Again, the loophole trick is to use heat and harsh solvents to rearrange the exact same number of atoms in a molecule, which changes the properties of the molecule, making ones that get people stoned or high.
Thus was born Barely Legal, Koi, 3Chi, Hyper, and a thousand other brands. The new legislation puts them out of business.
Legacy companies took a different approach: because the 2018 Farm Bill set limits based on “dry weight,” established hemp brands found ways to include intoxicating amounts of naturally occurring Delta-9 THC in each gummy.
The math that exposes the loophole is worth understanding. It’s gummy-based. A Cannabuzz Northern Lights gummy weighs 6 grams (6,000 mg) and contains 15 mg of THC.
It’s simple division, really. 15mg/6,000 mg = .25% Delta-9 on a dry weight basis, so it passes. Similarly, a Cornbread Hemp Blood Orange Bliss 10 mg THC gummy weighs 5 grams (5 g = 5,000 mg), which means they can have up to 0.3% Delta-9 THC on a dry weight basis. Ten milligrams of THC per 5,000 mg of total weight—10/5,000 = 0.002, or 0.2%. So it passes. Ten or 15 mg of Delta -9 THC is definitely enough to make an adult stoned.
This same math applies to 13th Floor, CBD MD, Joy Organics, Koi, Charlotte’s Web, and hundreds of brands like them. Some have pushed it even closer, as the regulation is .3% Delta-9 on a dry weight basis, and the two examples above are .25% and .2% respectively.
By comparison, Mt. Folly’s gummies weigh 3 grams (3,000 mg) and have 2 mg of THC and 50 mg of CBD per piece, meaning they deliver somewhere between 10-20% of the THC found in the Delta-9 gummies that will make you high. So Mt. Folly gummies will help you sleep or feel better but, taken as directed, won’t make you stoned or high.

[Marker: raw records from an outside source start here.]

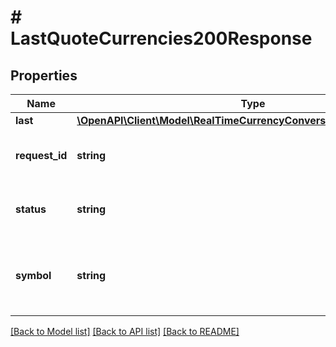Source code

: # # LastQuoteCurrencies200Response

## Properties

Name | Type | Description | Notes
------------ | ------------- | ------------- | -------------
**last** | [**\OpenAPI\Client\Model\RealTimeCurrencyConversion200ResponseLast**](RealTimeCurrencyConversion200ResponseLast.md) |  | [optional]
**request_id** | **string** | A request id assigned by the server. |
**status** | **string** | The status of this request&#39;s response. |
**symbol** | **string** | The symbol pair that was evaluated from the request. |

[[Back to Model list]](../../README.md#models) [[Back to API list]](../../README.md#endpoints) [[Back to README]](../../README.md)
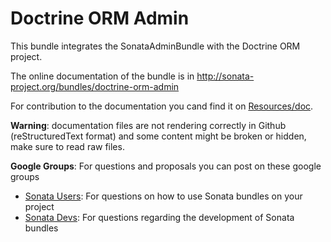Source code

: Doctrine ORM Admin
==================

This bundle integrates the SonataAdminBundle with the Doctrine ORM project.

The online documentation of the bundle is in http://sonata-project.org/bundles/doctrine-orm-admin

For contribution to the documentation you cand find it on [Resources/doc](https://github.com/sonata-project/SonataDoctrineORMAdminBundle/tree/master/Resources/doc).

**Warning**: documentation files are not rendering correctly in Github (reStructuredText format)
and some content might be broken or hidden, make sure to read raw files.

**Google Groups**: For questions and proposals you can post on these google groups

* [Sonata Users](https://groups.google.com/group/sonata-users): For questions on how to use Sonata bundles on your project
* [Sonata Devs](https://groups.google.com/group/sonata-devs): For questions regarding the development of Sonata bundles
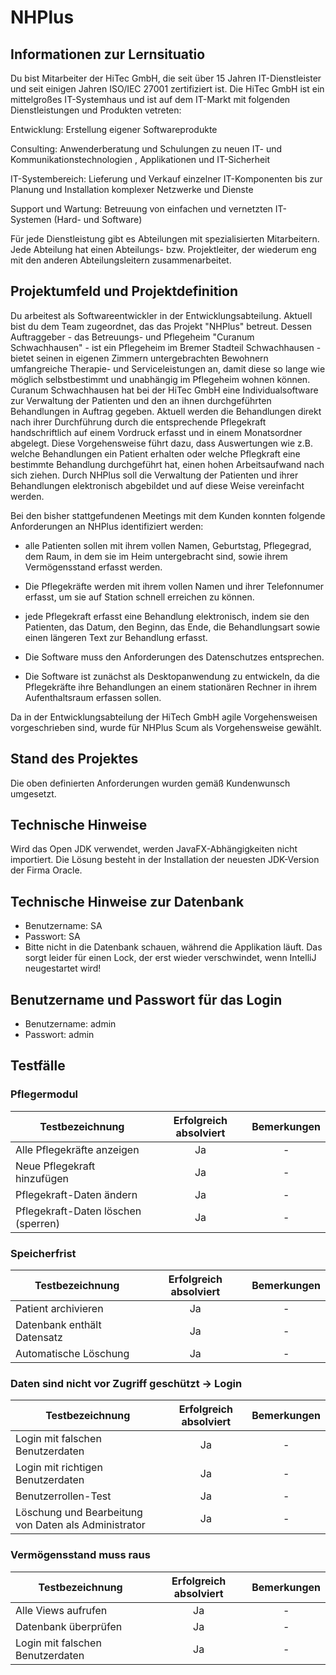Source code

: # NHPlus

## Informationen zur Lernsituatio
Du bist Mitarbeiter der HiTec GmbH, die seit über 15 Jahren IT-Dienstleister und seit einigen Jahren ISO/IEC 27001 zertifiziert ist. Die HiTec GmbH ist ein mittelgroßes IT-Systemhaus und ist auf dem IT-Markt mit folgenden Dienstleistungen und Produkten vetreten: 

Entwicklung: Erstellung eigener Softwareprodukte

Consulting: Anwenderberatung und Schulungen zu neuen IT- und Kommunikationstechnologien , Applikationen und IT-Sicherheit

IT-Systembereich: Lieferung und Verkauf einzelner IT-Komponenten bis zur Planung und Installation komplexer Netzwerke und Dienste

Support und Wartung: Betreuung von einfachen und vernetzten IT-Systemen (Hard- und Software)

Für jede Dienstleistung gibt es Abteilungen mit spezialisierten Mitarbeitern. Jede Abteilung hat einen Abteilungs- bzw. Projektleiter, der wiederum eng mit den anderen Abteilungsleitern zusammenarbeitet.

 

## Projektumfeld und Projektdefinition

Du arbeitest als Softwareentwickler in der Entwicklungsabteilung. Aktuell bist du dem Team zugeordnet, das das Projekt "NHPlus" betreut. Dessen Auftraggeber - das Betreuungs- und Pflegeheim "Curanum Schwachhausen" - ist ein Pflegeheim im Bremer Stadteil Schwachhausen - bietet seinen in eigenen Zimmern untergebrachten Bewohnern umfangreiche Therapie- und Serviceleistungen an, damit diese so lange wie möglich selbstbestimmt und unabhängig im Pflegeheim wohnen können. Curanum Schwachhausen hat bei der HiTec GmbH eine Individualsoftware zur Verwaltung der Patienten und den an ihnen durchgeführten Behandlungen in Auftrag gegeben. Aktuell werden die Behandlungen direkt nach ihrer Durchführung durch die entsprechende Pflegekraft handschriftlich auf einem Vordruck erfasst und in einem Monatsordner abgelegt. Diese Vorgehensweise führt dazu, dass Auswertungen wie z.B. welche Behandlungen ein Patient erhalten oder welche Pflegkraft eine bestimmte Behandlung durchgeführt hat, einen hohen Arbeitsaufwand nach sich ziehen. Durch NHPlus soll die Verwaltung der Patienten und ihrer Behandlungen elektronisch abgebildet und auf diese Weise vereinfacht werden.

Bei den bisher stattgefundenen Meetings mit dem Kunden konnten folgende Anforderungen an NHPlus identifiziert werden:

- alle Patienten sollen mit ihrem vollen Namen, Geburtstag, Pflegegrad, dem Raum, in dem sie im Heim untergebracht sind, sowie ihrem Vermögensstand erfasst werden.

- Die Pflegekräfte werden mit ihrem vollen Namen und ihrer Telefonnumer erfasst, um sie auf Station schnell erreichen zu können.

- jede Pflegekraft erfasst eine Behandlung elektronisch, indem sie den Patienten, das Datum, den Beginn, das Ende, die Behandlungsart sowie einen längeren Text zur Behandlung erfasst.

- Die Software muss den Anforderungen des Datenschutzes entsprechen. 

- Die Software ist zunächst als Desktopanwendung zu entwickeln, da die Pflegekräfte ihre Behandlungen an einem stationären Rechner in ihrem Aufenthaltsraum erfassen sollen.

 

Da in der Entwicklungsabteilung der HiTech GmbH agile Vorgehensweisen vorgeschrieben sind, wurde für NHPlus Scum als Vorgehensweise gewählt.

 

## Stand des Projektes

Die oben definierten Anforderungen wurden gemäß Kundenwunsch umgesetzt.

## Technische Hinweise

Wird das Open JDK verwendet, werden JavaFX-Abhängigkeiten nicht importiert. Die Lösung besteht in der Installation der neuesten JDK-Version der Firma Oracle.

## Technische Hinweise zur Datenbank

- Benutzername: SA
- Passwort: SA
- Bitte nicht in die Datenbank schauen, während die Applikation läuft. Das sorgt leider für einen Lock, der erst wieder verschwindet, wenn IntelliJ neugestartet wird!

## Benutzername und Passwort für das Login

- Benutzername: admin 
- Passwort: admin

## Testfälle

### Pflegermodul

| Testbezeichnung | Erfolgreich absolviert | Bemerkungen |
| --------------- | :--------------------: | :---------: |
| Alle Pflegekräfte anzeigen | Ja | - |
| Neue Pflegekraft hinzufügen | Ja | - |
| Pflegekraft-Daten ändern | Ja | - |
| Pflegekraft-Daten löschen (sperren) | Ja | - |

### Speicherfrist

| Testbezeichnung | Erfolgreich absolviert | Bemerkungen |
| --------------- | :--------------------: | :---------: |
| Patient archivieren | Ja | - |
| Datenbank enthält Datensatz | Ja | - |
| Automatische Löschung | Ja | - |

### Daten sind nicht vor Zugriff geschützt → Login

| Testbezeichnung | Erfolgreich absolviert | Bemerkungen |
| --------------- | :--------------------: | :---------: |
| Login mit falschen Benutzerdaten | Ja | - |
| Login mit richtigen Benutzerdaten | Ja | - |
| Benutzerrollen-Test | Ja | - |
| Löschung und Bearbeitung von Daten als Administrator | Ja | - |

### Vermögensstand muss raus

| Testbezeichnung | Erfolgreich absolviert | Bemerkungen |
| --------------- | :--------------------: | :---------: |
| Alle Views aufrufen | Ja | - |
| Datenbank überprüfen | Ja | - |
| Login mit falschen Benutzerdaten | Ja | - |
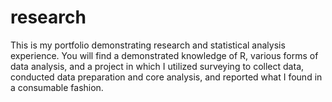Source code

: # research
This is my portfolio demonstrating research and statistical analysis experience.
You will find a demonstrated knowledge of R, various forms of data analysis,
and a project in which I utilized surveying to collect data, conducted data preparation and core analysis,
and reported what I found in a consumable fashion.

Where does that leave Mt. Folly CBD products? Most certainly we are introducing an extract with no THC in January 2026 for the New Year. We’ll keep you updated on our other products.
In the next several days, I’ll be emailing with personal stories of my own and narrate what the hemp program was like from Mt. Folly’s point of view. In 2014, the year the farm was certified organic, my daughter told me about the pilot, and I thought we were “going to grow rope.”